TASK TO COMPLETE:
Write out the part of the forum thread below about choosing a computer case between "Is the A+ Case" and "at it's price..", inclusive, copying it exactly.

++++ GIVEN PASSAGE ++++

# Should i get the A+ Case El Diablo or a different case?



## MilkyWay (Feb 15, 2008)

http://www.overclock3d.net/reviews.php?/cases_cooling/a_case_el_diablo_atx_case/1

Is the A+ Case El Diablo a good case just wondered if it was better than the A+ Case Twin Engine / XCLIO A380

http://www.techpowerup.com/printreview.php?id=/Apluscase/TwinEngine

Thinking of getting a new case and those seem good but might get the Gigabyte Triton, another suggestions would be good.


----------



## AsRock (Feb 15, 2008)

I like the Thermaltake Armor more than any other at it's price..


----------



## PaulieG (Feb 15, 2008)

The twin engine case is very good in terms of air flow, but it's also very loud. Gigabyte cases are usually pretty good. The Aurora line is VERY good.


----------



## MilkyWay (Feb 15, 2008)

what one i dont want to spend more than £60


----------



## MilkyWay (Feb 17, 2008)

++++ PROVIDED DATA ++++

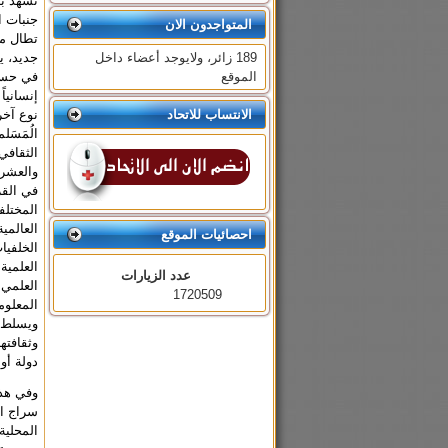
تشهد بد
جنبات ا
المتواجدون الان
تطال مخ
189 زائر، ولايوجد أعضاء داخل
جديد، ي
الموقع
في حساب
إنسانيا
الانتساب للاتحاد
نوع آخر
الُمَسَ
الثقافي
والعشري
في القر
المختلف
العالمي
احصائيات الموقع
الخلفيا
العلمية
عدد الزيارات
العلمي 
1720509
المعلوم
ويسلط ا
وثقافته
دولة أو
وفي هذا
سراج ال
المحلية 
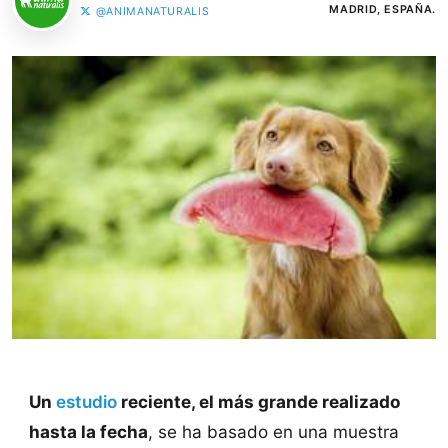
MADRID, ESPAÑA.
@ANIMANATURALIS
Un
estudio
reciente, el más grande realizado
hasta la fecha
, se ha basado en una muestra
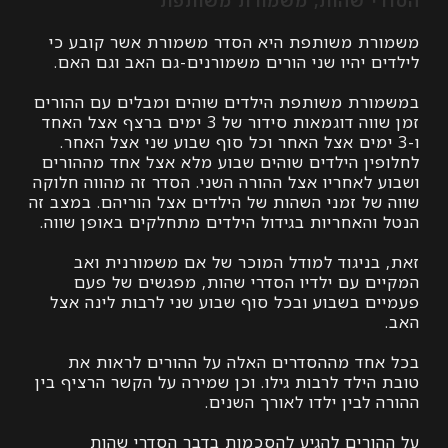
י שהות, משמורת משותפת
ת משותפת היא הסדר משמורת אשר קובע כי
 יהיו שני הורים משמורנים-גם האב וגם האם.
רת משותפת הילדים שוהים ומבלים עם ההורים
זמן שווה דוגמאות סידור של 3 ימים ברצף אצל האחד
 ימים אצל האחר וכל סוף שבוע שני אצל האחר.
ין הילדים שוהים שבוע מלא אצל אחד מההורים
 לאחריו אצל ההורה השני. הסדר זה מהווה חלוקה
של זמני השהות של הילדים אצל הוריהם. במצב זה
והאחריות בגידול הילדים מתחלקים באופן שווה.
בניגוד למודל המוכר של אם משמורנית ואב
ם עם ילדיו הסדרי שהות, מפגשים של פעם
ם בשבוע ובכל סוף שבוע שני לרבות לינה אצל
חד מההסדרים האלה על ההורים לראות את
ילד לרבות גילו. וכן שמירה על הקשר הרציף בין
לבין ילדו לאורך השנים.
ורים להגיע להסכמות בדבר הסדרי שהות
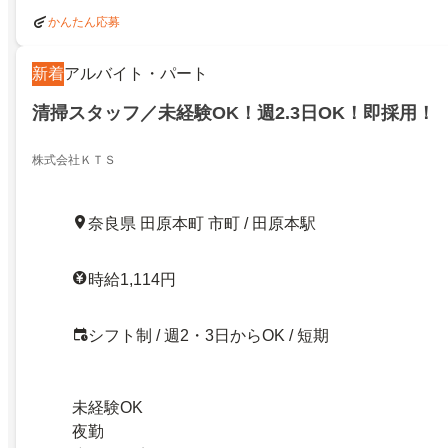
かんたん応募
新着
アルバイト・パート
清掃スタッフ／未経験OK！週2.3日OK！即採用！
株式会社ＫＴＳ
奈良県 田原本町 市町 / 田原本駅
時給1,114円
シフト制 / 週2・3日からOK / 短期
未経験OK
夜勤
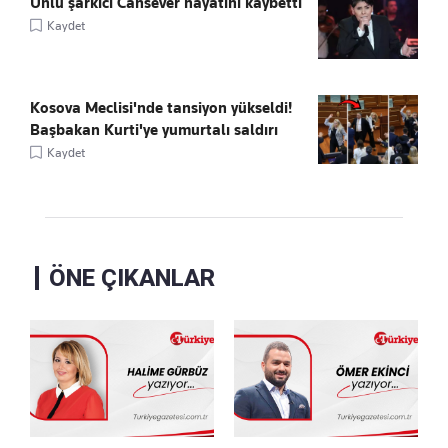
Ünlü şarkıcı Cansever hayatını kaybetti
Kaydet
Kosova Meclisi'nde tansiyon yükseldi!
Başbakan Kurti'ye yumurtalı saldırı
Kaydet
ÖNE ÇIKANLAR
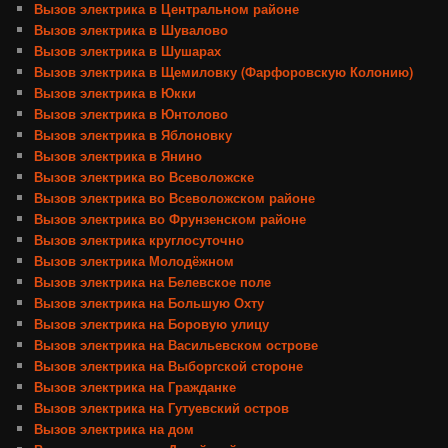
Вызов электрика в Центральном районе
Вызов электрика в Шувалово
Вызов электрика в Шушарах
Вызов электрика в Щемиловку (Фарфоровскую Колонию)
Вызов электрика в Юкки
Вызов электрика в Юнтолово
Вызов электрика в Яблоновку
Вызов электрика в Янино
Вызов электрика во Всеволожске
Вызов электрика во Всеволожском районе
Вызов электрика во Фрунзенском районе
Вызов электрика круглосуточно
Вызов электрика Молодёжном
Вызов электрика на Белевское поле
Вызов электрика на Большую Охту
Вызов электрика на Боровую улицу
Вызов электрика на Васильевском острове
Вызов электрика на Выборгской стороне
Вызов электрика на Гражданке
Вызов электрика на Гутуевский остров
Вызов электрика на дом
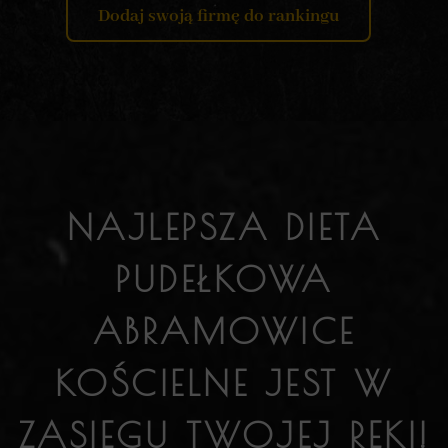
Dodaj swoją firmę do rankingu
NAJLEPSZA DIETA
PUDEŁKOWA
ABRAMOWICE
KOŚCIELNE JEST W
ZASIĘGU TWOJEJ RĘKI!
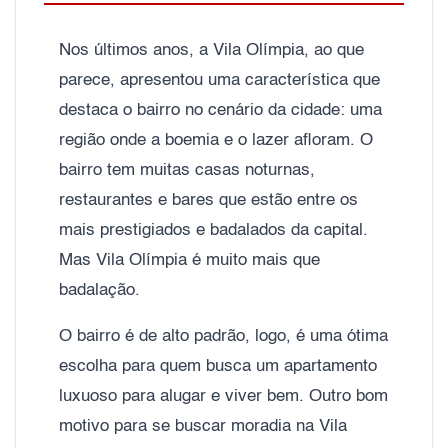
Nos últimos anos, a Vila Olímpia, ao que
parece, apresentou uma característica que
destaca o bairro no cenário da cidade: uma
região onde a boemia e o lazer afloram. O
bairro tem muitas casas noturnas,
restaurantes e bares que estão entre os
mais prestigiados e badalados da capital.
Mas Vila Olímpia é muito mais que
badalação.
O bairro é de alto padrão, logo, é uma ótima
escolha para quem busca um apartamento
luxuoso para alugar e viver bem. Outro bom
motivo para se buscar moradia na Vila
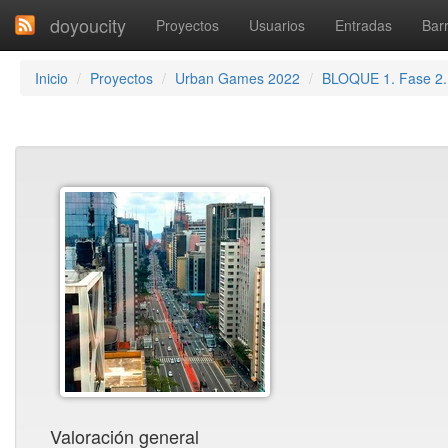
doyoucity
Proyectos
Usuarios
Entradas
Barr
Inicio
Proyectos
Urban Games 2022
BLOQUE 1. Fase 2
Valoración general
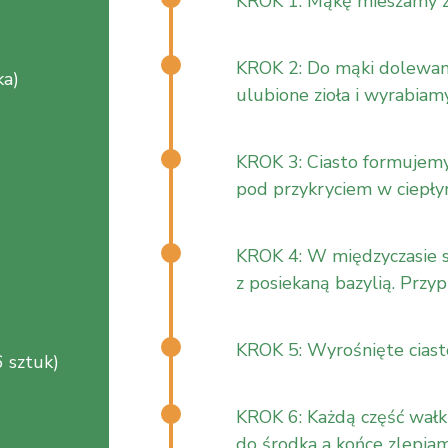
KROK 1: Mąkę mieszamy z 
KROK 2: Do mąki dolewamy
ka)
ulubione zioła i wyrabiam
KROK 3: Ciasto formujemy
pod przykryciem w ciepły
KROK 4: W międzyczasie s
z posiekaną bazylią. Przy
KROK 5: Wyrośnięte ciasto
6 sztuk)
KROK 6: Każdą część wałk
do środka a końce zlepiamy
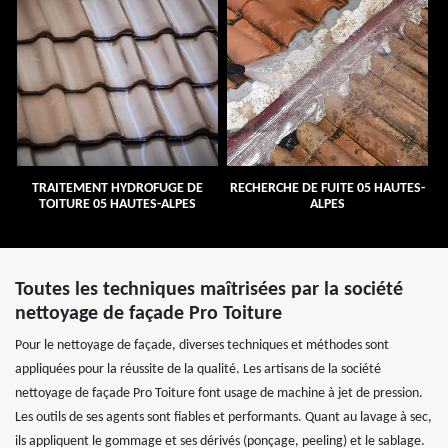
TRAITEMENT HYDROFUGE DE
RECHERCHE DE FUITE 05 HAUTES-
TOITURE 05 HAUTES-ALPES
ALPES
Toutes les techniques maîtrisées par la société
nettoyage de façade Pro Toiture
Pour le nettoyage de façade, diverses techniques et méthodes sont
appliquées pour la réussite de la qualité. Les artisans de la société
nettoyage de façade Pro Toiture font usage de machine à jet de pression.
Les outils de ses agents sont fiables et performants. Quant au lavage à sec,
ils appliquent le gommage et ses dérivés (ponçage, peeling) et le sablage.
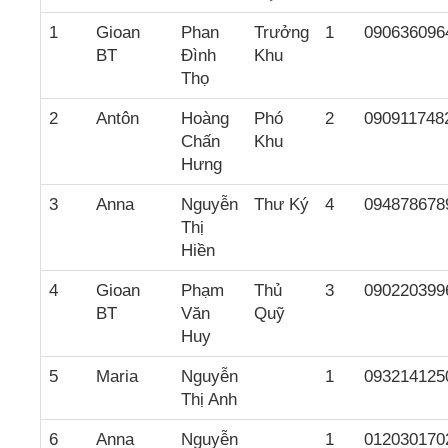
1
Gioan
Phan
Trưởng
1
090636096
BT
Đình
Khu
Thọ
2
Antôn
Hoàng
Phó
2
090911748
Chấn
Khu
Hưng
3
Anna
Nguyễn
Thư Ký
4
094878678
Thị
Hiền
4
Gioan
Phạm
Thủ
3
090220399
BT
Văn
Quỹ
Huy
5
Maria
Nguyễn
1
093214125
Thị Anh
6
Anna
Nguyễn
1
012030170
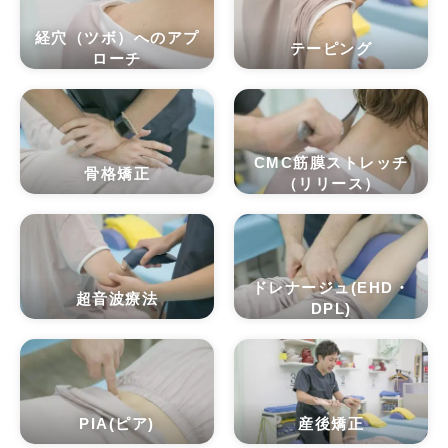
経穴（ツボ）へのアプ
テーピング
ローチ
CMC筋膜ストレッチ
骨格矯正
（リリース）
ドレナージュ(EHD・
超音波療法
DPL)
PIA(ピア)
産後矯正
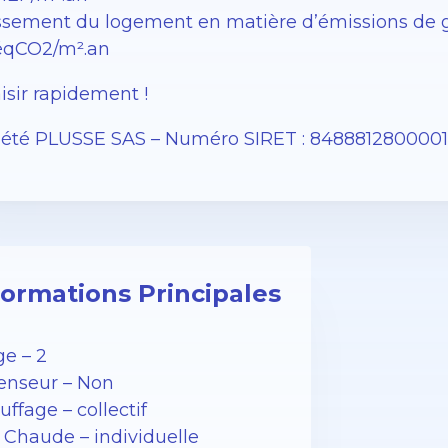
sement du logement en matière d’émissions de gaz 
éqCO2/m².an
isir rapidement !
iété PLUSSE SAS – ​​Numéro SIRET : 848881280000
formations Principales
ge – 2
enseur – Non
ffage – collectif
 Chaude – individuelle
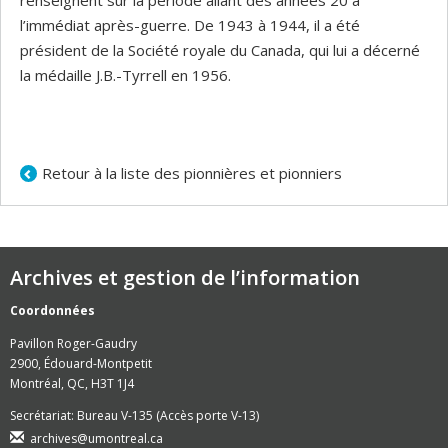
renseignent sur la période allant des années 20 à
l’immédiat après-guerre. De 1943 à 1944, il a été
président de la Société royale du Canada, qui lui a décerné
la médaille J.B.-Tyrrell en 1956.
Retour à la liste des pionnières et pionniers
Archives et gestion de l’information
Coordonnées
Pavillon Roger-Gaudry
2900, Édouard-Montpetit
Montréal, QC, H3T 1J4
Secrétariat: Bureau V-135 (Accès porte V-13)
archives@umontreal.ca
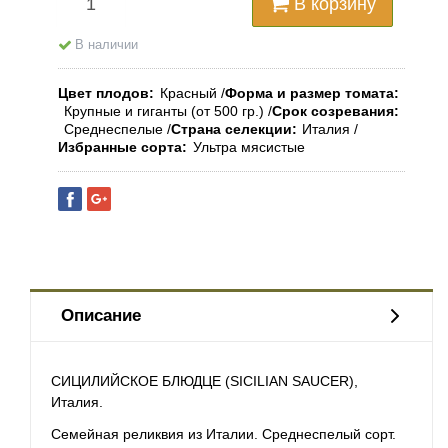
В корзину
В наличии
Цвет плодов
Красный
Форма и размер томата
Крупные и гиганты (от 500 гр.)
Срок созревания
Среднеспелые
Страна селекции
Италия
Избранные сорта
Ультра мясистые
Описание
СИЦИЛИЙСКОЕ БЛЮДЦЕ (SICILIAN SAUCER),
Италия.
Семейная реликвия из Италии. Среднеспелый
сорт
.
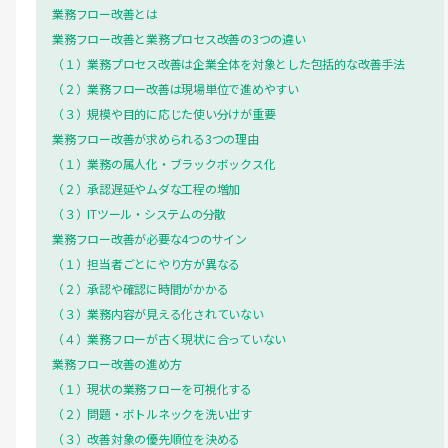
業務フロー改善とは
業務フロー改善と業務プロセス改善の3つの違い
（１）業務プロセス改善は企業全体を対象とした包括的な改善手法
（２）業務フロー改善は現場単位で進めやすい
（３）規模や目的に応じた使い分けが重要
業務フロー改善が求められる3つの理由
（１）業務の属人化・ブラックボックス化
（２）承認遅延やムダな工程の増加
（３）ITツール・システムの分散
業務フロー改善が必要な4つのサイン
（１）担当者ごとにやり方が異なる
（２）承認や確認に時間がかかる
（３）業務内容が見える化されていない
（４）業務フローが古く現状に合っていない
業務フロー改善の進め方
（１）現状の業務フローを可視化する
（２）問題・ボトルネックを洗い出す
（３）改善対象の優先順位を決める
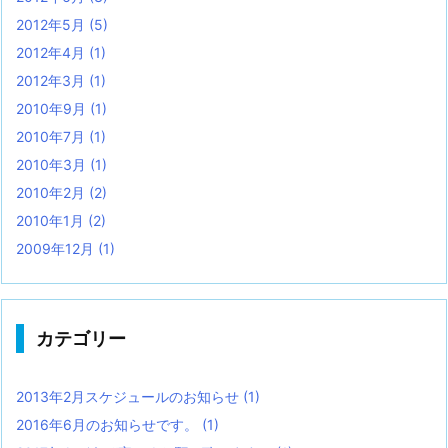
2012年5月
(5)
2012年4月
(1)
2012年3月
(1)
2010年9月
(1)
2010年7月
(1)
2010年3月
(1)
2010年2月
(2)
2010年1月
(2)
2009年12月
(1)
カテゴリー
2013年2月スケジュールのお知らせ
(1)
2016年6月のお知らせです。
(1)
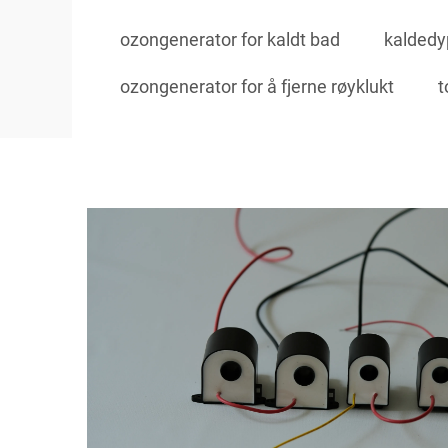
ozongenerator for kaldt bad
kaldedy
ozongenerator for å fjerne røyklukt
t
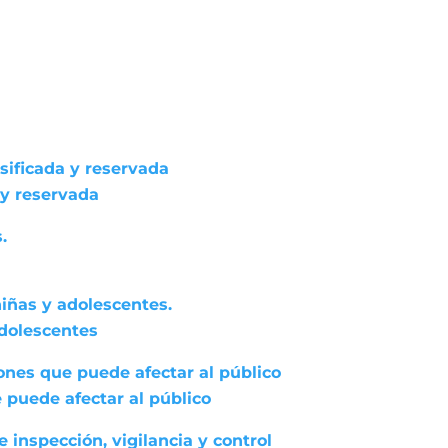
asificada y reservada
 y reservada
.
niñas y adolescentes.
adolescentes
ones que puede afectar al público
 puede afectar al público
 inspección, vigilancia y control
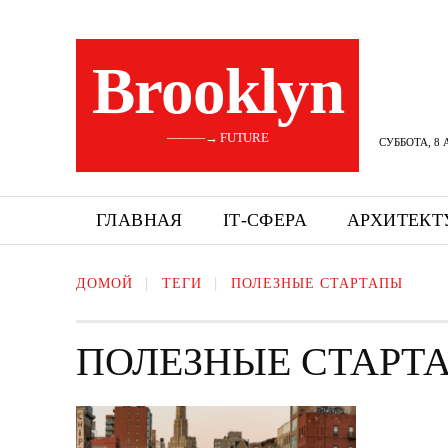
Brooklyn
———→ FUTURE
СУББОТА, 8 
ГЛАВНАЯ
ІТ-СФЕРА
АРХИТЕКТ
ДОМОЙ
ТЕГИ
ПОЛЕЗНЫЕ СТАРТАПЫ
ПОЛЕЗНЫЕ СТАРТ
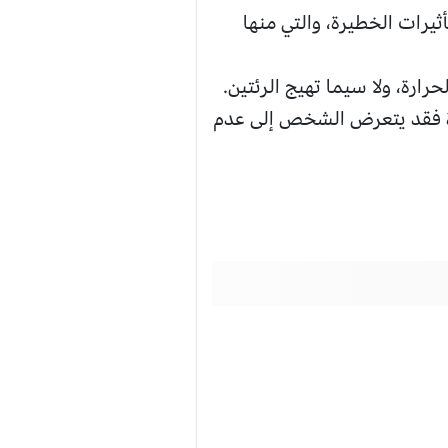
يرات الخطيرة، والتي منها
ارة، ولا سيما تهيج الرئتين.
رة فقد يتعرض الشخص إلى عدم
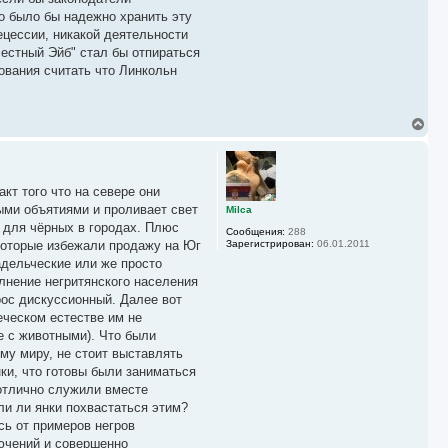
о было бы надежно хранить эту
ецессии, никакой деятельности
честный Эйб" стал бы отпираться
ования считать что Линкольн
В
е
р
н
у
кт того что на севере они
т
ь
ыми объятиями и проливает свет
Milca
с
ы для чёрных в городах. Плюс
Сообщения:
288
я
которые избежали продажу на Юг
Зарегистрирован:
06.01.2011
к
адельческие или же просто
н
а
лнение негритянского населения
ч
рос дискуссионный. Далее вот
а
еческом естестве им не
л
у
е с животными). Что были
му миру, не стоит выставлять
ки, что готовы были заниматься
 отлично служили вместе
ли ли янки похвастаться этим?
сь от примеров негров
ючений и совершенно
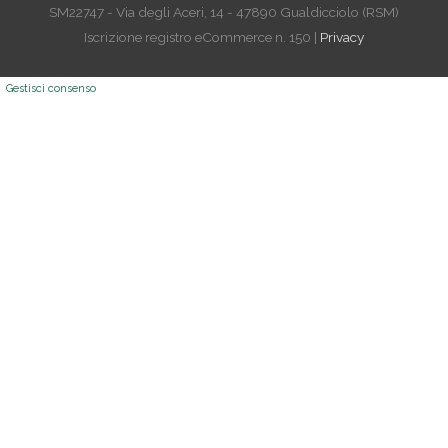
SM22747 - Via degli Aceri, 14 - 47890 Gualdicciolo (RSM)
Iscrizione registro eCommerce n. 150 |
Privacy
Gestisci consenso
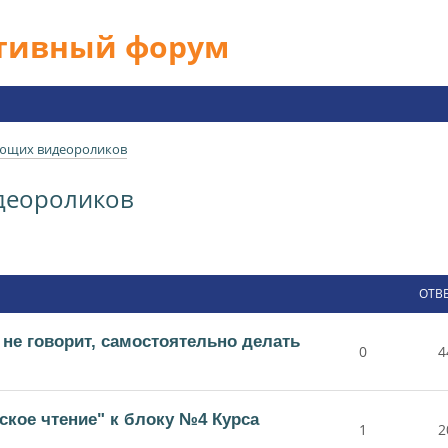
ативный форум
ющих видеороликов
деороликов
ОТВ
 не говорит, самостоятельно делать
0
4
ское чтение" к блоку №4 Курса
1
2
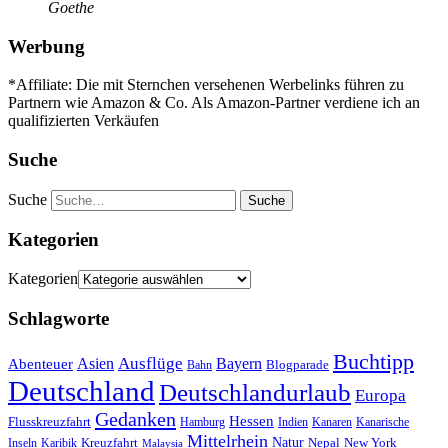
Goethe
Werbung
*Affiliate: Die mit Sternchen versehenen Werbelinks führen zu
Partnern wie Amazon & Co. Als Amazon-Partner verdiene ich an
qualifizierten Verkäufen
Suche
Suche
Kategorien
Kategorien
Schlagworte
Buchtipp
Asien
Ausflüge
Bayern
Abenteuer
Blogparade
Bahn
Deutschland
Deutschlandurlaub
Europa
Gedanken
Hessen
Flusskreuzfahrt
Hamburg
Indien
Kanaren
Kanarische
Mittelrhein
Natur
Kreuzfahrt
Nepal
New York
Inseln
Karibik
Malaysia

++++

ANSWER SECTION:
Is the A+ Case El Diablo a good case just wondered if it was better than the A+ Case Twin Engine / XCLIO A380

http://www.techpowerup.com/printreview.php?id=/Apluscase/TwinEngine

Thinking of getting a new case and those seem good but might get the Gigabyte Triton, another suggestions would be good.


----------



## AsRock (Feb 15, 2008)

I like the Thermaltake Armor more than any other at it's price..